Probate is one of the most misunderstood processes that one will go through in life (or should we say, death)! Most people believe that if they have a will or even instructions written down dictating their wishes– that it will be easy for their beneficiaries to act upon it. On the contrary!

Our country’s laws mandate that if you don’t go through the process of planning for the re-titling of your assets upon your death (title-able assets) in specific ways—then you are subject to probate, whether it be formal or informal. Both methods require a legal process to unwind.

So, what exactly is probate? It’s the court’s involvement in the re-registration of assets from one person to the next.

THE PROBATE PROCESS IS SOMETHING THAT, IN our PROFESSIONAL OPINION, IS TOTALLY UNNECESSARY.

The toll of probate can be a beneficiary’s nightmare. It can be quite costly, it can take many years to settle, there’s no privacy surrounding your estate since it becomes public record, and the personal representative of your will (if you have one) is subject to all the rules and restrictions of the courts.

Using the information:
(1) In the probate passage, how is probate defined?
(2) Please continue the probate passage from where it stops.

Entries supplied:
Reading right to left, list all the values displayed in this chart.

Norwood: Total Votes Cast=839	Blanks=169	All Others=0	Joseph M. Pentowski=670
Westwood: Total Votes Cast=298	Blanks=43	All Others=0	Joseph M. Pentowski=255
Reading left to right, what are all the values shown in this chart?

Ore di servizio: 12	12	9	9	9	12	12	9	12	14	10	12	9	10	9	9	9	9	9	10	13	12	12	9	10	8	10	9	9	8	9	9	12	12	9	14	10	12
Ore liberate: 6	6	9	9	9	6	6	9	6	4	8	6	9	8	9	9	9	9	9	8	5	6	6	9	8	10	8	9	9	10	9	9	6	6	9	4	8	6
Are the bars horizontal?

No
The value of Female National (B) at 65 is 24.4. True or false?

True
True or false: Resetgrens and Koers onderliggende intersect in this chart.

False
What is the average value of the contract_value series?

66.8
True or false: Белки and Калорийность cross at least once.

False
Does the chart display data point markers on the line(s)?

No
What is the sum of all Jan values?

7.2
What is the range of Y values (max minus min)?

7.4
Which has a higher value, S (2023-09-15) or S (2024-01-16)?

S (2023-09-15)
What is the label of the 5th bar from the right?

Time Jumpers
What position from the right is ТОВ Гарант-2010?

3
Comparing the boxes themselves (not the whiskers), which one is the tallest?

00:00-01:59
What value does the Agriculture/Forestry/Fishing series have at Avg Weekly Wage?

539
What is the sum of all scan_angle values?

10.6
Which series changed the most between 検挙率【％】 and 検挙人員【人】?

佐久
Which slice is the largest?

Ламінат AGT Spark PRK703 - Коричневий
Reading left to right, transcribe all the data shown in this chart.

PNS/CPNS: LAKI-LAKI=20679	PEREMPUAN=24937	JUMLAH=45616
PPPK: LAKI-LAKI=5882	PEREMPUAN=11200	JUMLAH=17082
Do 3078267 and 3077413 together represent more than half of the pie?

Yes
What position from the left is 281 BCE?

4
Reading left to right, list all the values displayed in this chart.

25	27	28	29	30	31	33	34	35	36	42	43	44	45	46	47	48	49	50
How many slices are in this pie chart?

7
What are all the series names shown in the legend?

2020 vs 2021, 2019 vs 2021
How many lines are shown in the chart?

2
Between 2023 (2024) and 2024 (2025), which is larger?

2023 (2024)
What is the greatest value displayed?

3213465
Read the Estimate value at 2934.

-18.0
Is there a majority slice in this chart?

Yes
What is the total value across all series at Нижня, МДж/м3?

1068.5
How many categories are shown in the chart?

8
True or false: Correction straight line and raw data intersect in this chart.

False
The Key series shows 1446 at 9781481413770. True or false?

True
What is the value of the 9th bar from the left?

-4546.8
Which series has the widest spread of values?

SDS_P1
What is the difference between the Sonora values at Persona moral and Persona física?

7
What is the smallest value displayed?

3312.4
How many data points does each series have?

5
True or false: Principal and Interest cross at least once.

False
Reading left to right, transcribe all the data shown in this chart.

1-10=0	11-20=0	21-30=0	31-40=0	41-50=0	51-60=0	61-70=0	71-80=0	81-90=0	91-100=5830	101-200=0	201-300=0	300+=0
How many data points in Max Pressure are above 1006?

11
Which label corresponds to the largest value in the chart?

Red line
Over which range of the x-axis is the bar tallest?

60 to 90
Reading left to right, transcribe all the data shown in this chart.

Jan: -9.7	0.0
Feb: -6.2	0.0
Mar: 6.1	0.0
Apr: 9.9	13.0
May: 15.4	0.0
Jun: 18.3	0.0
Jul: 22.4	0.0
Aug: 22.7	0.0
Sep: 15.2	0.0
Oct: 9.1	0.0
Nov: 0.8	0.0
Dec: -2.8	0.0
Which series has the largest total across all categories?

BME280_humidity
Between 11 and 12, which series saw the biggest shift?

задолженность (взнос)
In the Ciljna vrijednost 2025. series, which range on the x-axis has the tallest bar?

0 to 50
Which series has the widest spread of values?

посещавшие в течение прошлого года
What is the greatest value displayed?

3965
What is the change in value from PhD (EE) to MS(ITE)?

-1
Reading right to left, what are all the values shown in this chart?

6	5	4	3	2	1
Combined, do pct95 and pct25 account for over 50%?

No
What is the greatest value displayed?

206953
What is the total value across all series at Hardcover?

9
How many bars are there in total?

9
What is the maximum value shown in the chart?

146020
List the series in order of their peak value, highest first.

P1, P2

Answers for each item:
(1) Probate is the court's involvement in the re-registration of assets from one person to the next.

(2)
Is probate easy to avoid by doing a trust? A trust can avoid probate if, in fact, the (non-qualified) assets are titled in the name of your trust at the institution in which they are held (or officially registered at the government agency in which they are recorded). Simply listing the assets within your trust document will not suffice.

For example, instead of a property being recorded in Jack Frost’s name– for a simple nominal fee, Jack can create a beneficiary deed on the property.  That beneficiary deed says that Jack is still one hundred percent owner on his property, but the moment Jack dies the property goes to his beneficiary… Jermaine Frost, his son. When Jack passes away Jermaine can go straight to the title company and can activate that beneficiary deed and the title company will put the property into Jermaine’s name, no probate involved.

What about Jack’s bank accounts? How does he avoid probate there? It’s simple. All banks have “Payable On Death” (POD) forms. That means since Jack has a checking or savings account, he can still have it titled in his name, but he can do a POD registration with his bank that states that when Jack dies the account goes to the beneficiary named on that form… again, Jermaine.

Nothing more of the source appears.